» REQUIRED ACTION: Lines before the one containing "https://docs.google.com/forms/d/e/1FAIpQLScFKt6iZvWDhj72w6" are not wanted; restate the rest below word for word, through the last line, but drop any pictures.

» DATA TO EXAMINE:
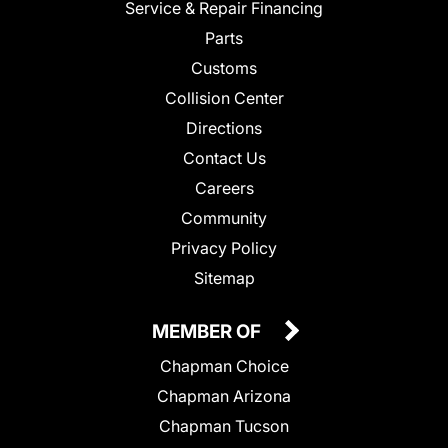
Service & Repair Financing
Parts
Customs
Collision Center
Directions
Contact Us
Careers
Community
Privacy Policy
Sitemap
MEMBER OF
Chapman Choice
Chapman Arizona
Chapman Tucson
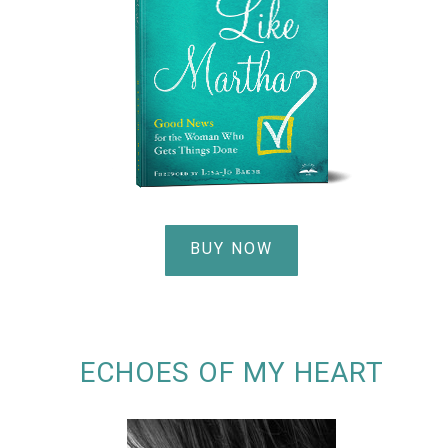
BUY NOW
ECHOES OF MY HEART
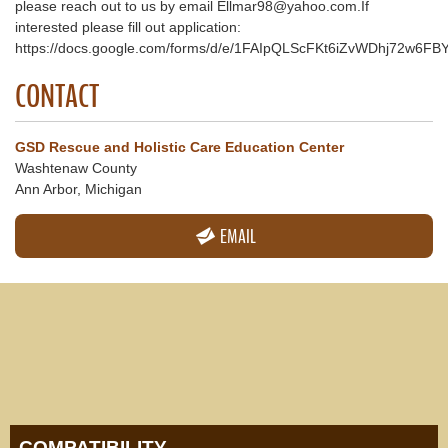
please reach out to us by email Ellmar98@yahoo.com.If
interested please fill out application:
https://docs.google.com/forms/d/e/1FAIpQLScFKt6iZvWDhj72w6
CONTACT
GSD Rescue and Holistic Care Education Center
Washtenaw County
Ann Arbor, Michigan
EMAIL
COMPATIBILITY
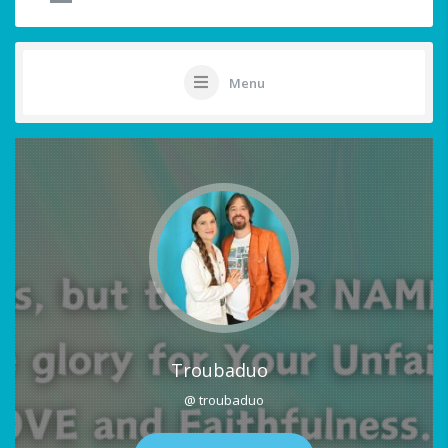
Menu
Troubaduo
@ troubaduo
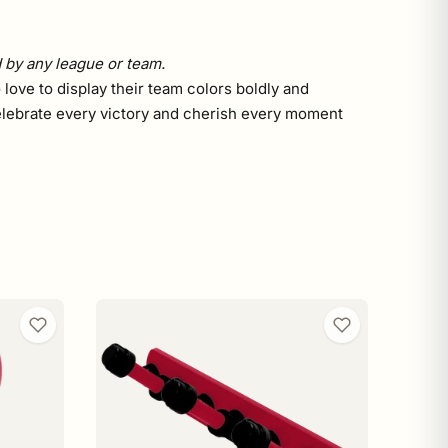
d by any league or team.
 love to display their team colors boldly and
. Celebrate every victory and cherish every moment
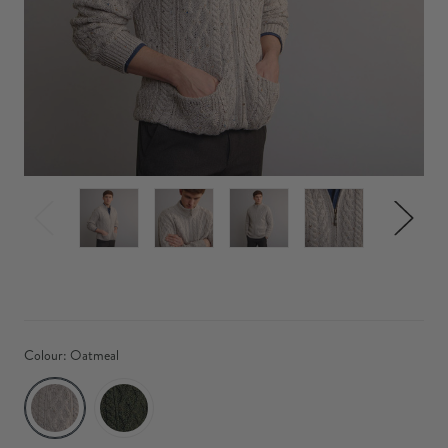
Colour:
Oatmeal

» TASK RESPONSE:
https://docs.google.com/forms/d/e/1FAIpQLScFKt6iZvWDhj72w6
CONTACT
GSD Rescue and Holistic Care Education Center
Washtenaw County
Ann Arbor, Michigan
EMAIL
COMPATIBILITY
Menu
Troubaduo
@ troubaduo
d by any league or team.
 love to display their team colors boldly and
. Celebrate every victory and cherish every moment
Colour:
Oatmeal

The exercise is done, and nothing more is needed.